Karada Leonidas zafer kazanırken, denizde de durum pek farklı değildi Themistokles vur-kaç taktiği ile Serhas’ın donanmasını geri püskürtmeyi başarmıştı.
6. Gün bir önceki günün tekrarı niteliğinde oldu. Serhas bu sefer ölümsüzlerini gönderse de durum değişmedi. Leonidas’ın komutasındaki hoplitler bir adım geriye itilemedi. Artemision Boğazı’da başarılı bir şekilde vur-kaç taktiği ile başarıyla savunuldu.
Yunanlı Epialtes’in İhaneti
6. Gün savaş bittikten sonra Serhas, 300 hopliti geçebilmek için bir yol düşünürken çözüm ayağına geldi.
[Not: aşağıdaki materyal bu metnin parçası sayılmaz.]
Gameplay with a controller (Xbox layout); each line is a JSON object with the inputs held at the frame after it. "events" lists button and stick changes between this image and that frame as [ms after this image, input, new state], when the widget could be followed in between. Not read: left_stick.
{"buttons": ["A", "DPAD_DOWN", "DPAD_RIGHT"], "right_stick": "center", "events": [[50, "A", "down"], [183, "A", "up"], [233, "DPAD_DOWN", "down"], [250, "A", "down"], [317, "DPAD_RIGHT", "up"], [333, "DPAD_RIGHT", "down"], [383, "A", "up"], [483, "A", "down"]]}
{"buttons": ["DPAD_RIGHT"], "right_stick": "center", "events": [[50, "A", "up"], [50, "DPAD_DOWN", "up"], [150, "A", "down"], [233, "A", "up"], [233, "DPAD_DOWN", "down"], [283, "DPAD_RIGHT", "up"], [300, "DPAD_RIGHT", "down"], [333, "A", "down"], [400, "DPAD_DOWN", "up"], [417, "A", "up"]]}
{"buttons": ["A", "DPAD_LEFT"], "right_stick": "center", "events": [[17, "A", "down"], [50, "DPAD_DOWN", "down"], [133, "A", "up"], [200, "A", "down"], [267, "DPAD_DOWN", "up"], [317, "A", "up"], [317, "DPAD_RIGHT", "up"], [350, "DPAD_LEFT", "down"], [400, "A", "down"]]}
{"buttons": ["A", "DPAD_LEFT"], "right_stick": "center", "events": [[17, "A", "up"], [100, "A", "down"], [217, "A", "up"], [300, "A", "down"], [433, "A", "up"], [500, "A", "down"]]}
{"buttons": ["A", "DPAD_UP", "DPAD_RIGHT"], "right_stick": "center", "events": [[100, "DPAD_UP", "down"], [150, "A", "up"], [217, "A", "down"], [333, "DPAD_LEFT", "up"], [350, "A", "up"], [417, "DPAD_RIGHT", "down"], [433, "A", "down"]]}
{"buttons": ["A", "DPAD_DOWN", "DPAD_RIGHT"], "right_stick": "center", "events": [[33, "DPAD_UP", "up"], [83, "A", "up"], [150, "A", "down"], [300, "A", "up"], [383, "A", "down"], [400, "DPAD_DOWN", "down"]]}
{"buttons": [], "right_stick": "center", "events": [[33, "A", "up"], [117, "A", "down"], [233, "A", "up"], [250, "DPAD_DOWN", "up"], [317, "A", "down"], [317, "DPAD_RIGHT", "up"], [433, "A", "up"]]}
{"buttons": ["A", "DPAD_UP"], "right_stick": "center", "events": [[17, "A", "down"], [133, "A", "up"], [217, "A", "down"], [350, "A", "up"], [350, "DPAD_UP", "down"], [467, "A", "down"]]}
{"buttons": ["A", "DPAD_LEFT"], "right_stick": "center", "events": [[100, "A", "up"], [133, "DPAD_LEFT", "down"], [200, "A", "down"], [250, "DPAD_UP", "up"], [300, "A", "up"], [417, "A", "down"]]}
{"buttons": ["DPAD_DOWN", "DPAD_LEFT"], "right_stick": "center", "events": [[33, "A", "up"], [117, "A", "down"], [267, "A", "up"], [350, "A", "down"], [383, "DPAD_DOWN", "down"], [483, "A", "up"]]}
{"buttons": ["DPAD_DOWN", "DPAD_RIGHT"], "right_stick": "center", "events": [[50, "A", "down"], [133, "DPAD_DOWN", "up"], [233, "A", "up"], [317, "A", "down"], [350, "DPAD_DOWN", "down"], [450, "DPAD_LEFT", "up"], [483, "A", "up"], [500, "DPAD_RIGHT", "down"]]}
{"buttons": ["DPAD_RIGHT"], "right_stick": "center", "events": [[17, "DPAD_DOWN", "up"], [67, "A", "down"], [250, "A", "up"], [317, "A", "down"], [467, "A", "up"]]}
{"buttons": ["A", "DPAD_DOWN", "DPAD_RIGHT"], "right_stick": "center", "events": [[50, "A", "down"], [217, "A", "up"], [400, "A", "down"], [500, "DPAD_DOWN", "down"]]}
Epialtes adında birisi Serhas’a askerlerini, 300 hoplitin arkasına çıkartacak gizli bir dağ yolu olduğunu söyledi. Gizli geçidi öğrenen Serhas derhal ölümsüzlerini geçide gönderip bunun doğrulunu öğrenir. Gizli geçidin varlığını sadece yerel halkın bildiğini ve bunun bir sorun yaratmayacağını düşünen Leonidas’ın bu konu hakkında bir endişesi olmamasına rağmen oraya ufak bir birlik bırakmıştır. Serhas’ın ölümsüzleri bu birliği ezip geçti.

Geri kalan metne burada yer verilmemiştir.